If number of resulting rows is low, then UNION will have very little overhead (and you can use faster UNION ALL if you don't have duplicates or don't care about them).
SELECT * FROM books WHERE title LIKE'%Joel%' OR bookid IN
(SELECT bookid FROM keywordslink WHERE keywordid IN
(SELECT id FROM keywords WHERE name LIKE '%good%'))
Beware that older versions of MySQL didn't like subselects. I think they've fixed that.
You must also limit the product of the join by specifying something like
Books.FK1 = Keywords.FK1 and
Books.FK2 = Keywordslink.FK2 and
Keywords.FK3 = Keywordslink.FK3
But i don't know your exact data model so your solution may be slightly different.

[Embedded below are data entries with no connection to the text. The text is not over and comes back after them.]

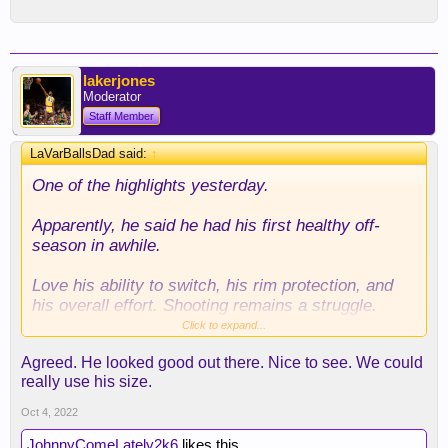
lakerjones
Moderator
Staff Member
LaVarBallsDad said:
↑
One of the highlights yesterday.
Apparently, he said he had his first healthy off-
season in awhile.
Love his ability to switch, his rim protection, and
his overall effort. Shooting remains a struggle.
Hoping Jent can work with him.
Click to expand...
Agreed. He looked good out there. Nice to see. We could
We may have stumbled into another rotation piece.
really use his size.
Oct 4, 2022
JohnnyComeLately2k6
likes this.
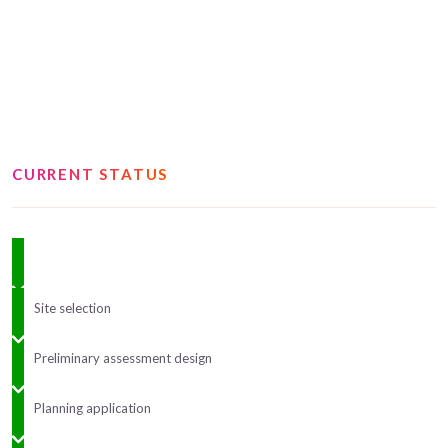
CURRENT STATUS
Site selection
Preliminary assessment design
Planning application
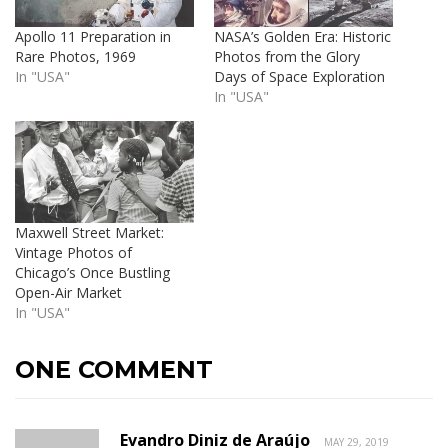
Apollo 11 Preparation in
NASA’s Golden Era: Historic
Rare Photos, 1969
Photos from the Glory
In "USA"
Days of Space Exploration
In "USA"
Maxwell Street Market:
Vintage Photos of
Chicago’s Once Bustling
Open-Air Market
In "USA"
ONE COMMENT
Evandro Diniz de Araújo
MAY 29, 2019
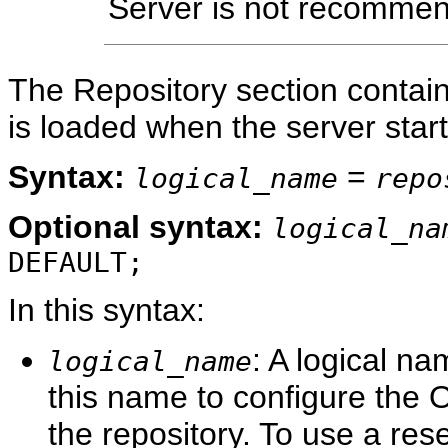
Server is not recommen
The Repository section contain
is loaded when the server start
Syntax:
=
logical_name
repo
Optional
syntax:
logical_na
DEFAULT;
In this syntax:
: A logical na
logical_name
this name to configure the 
the repository. To use a re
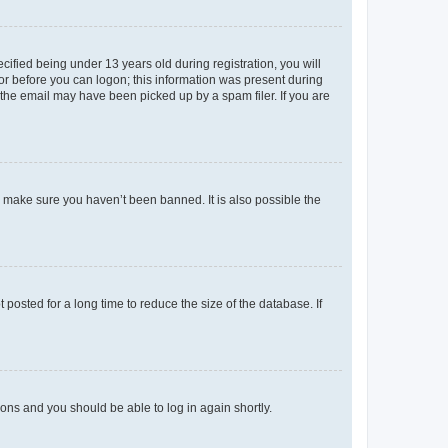
fied being under 13 years old during registration, you will
tor before you can logon; this information was present during
r the email may have been picked up by a spam filer. If you are
o make sure you haven’t been banned. It is also possible the
osted for a long time to reduce the size of the database. If
tions and you should be able to log in again shortly.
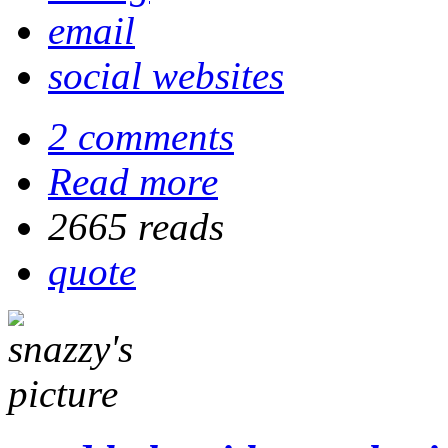
email
social websites
2 comments
Read more
2665 reads
quote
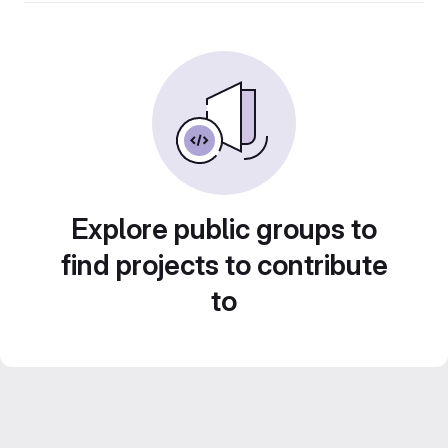
Explore public groups to
find projects to contribute
to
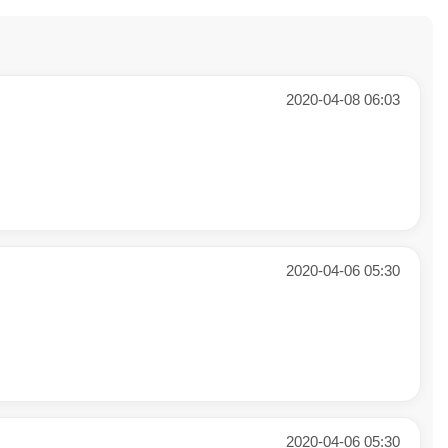
2020-04-08 06:03
2020-04-06 05:30
2020-04-06 05:30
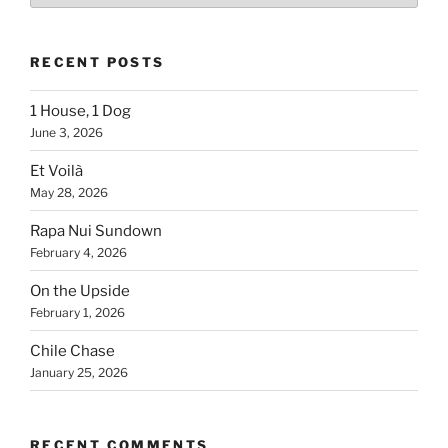
Country
RECENT POSTS
1 House, 1 Dog
June 3, 2026
Et Voilà
May 28, 2026
Rapa Nui Sundown
February 4, 2026
On the Upside
February 1, 2026
Chile Chase
January 25, 2026
RECENT COMMENTS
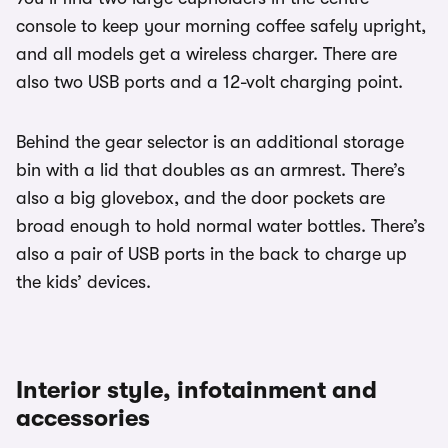
console to keep your morning coffee safely upright,
and all models get a wireless charger. There are
also two USB ports and a 12-volt charging point.
Behind the gear selector is an additional storage
bin with a lid that doubles as an armrest. There’s
also a big glovebox, and the door pockets are
broad enough to hold normal water bottles. There’s
also a pair of USB ports in the back to charge up
the kids’ devices.
Interior style, infotainment and
accessories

I'm not aware of any way to accomplish a "conditional join" in SQL. I think you'll be best served with executing the two statements separately and combining them in the application. This approach is also more likely to stay DB-agnostic.
It looks like Neil Barnwell has covered the answer that I would have given, but I'll add one thing...
Books can have more than one author. If your data model is really designed as your query implies you might want to consider changing it to accommodate that fact.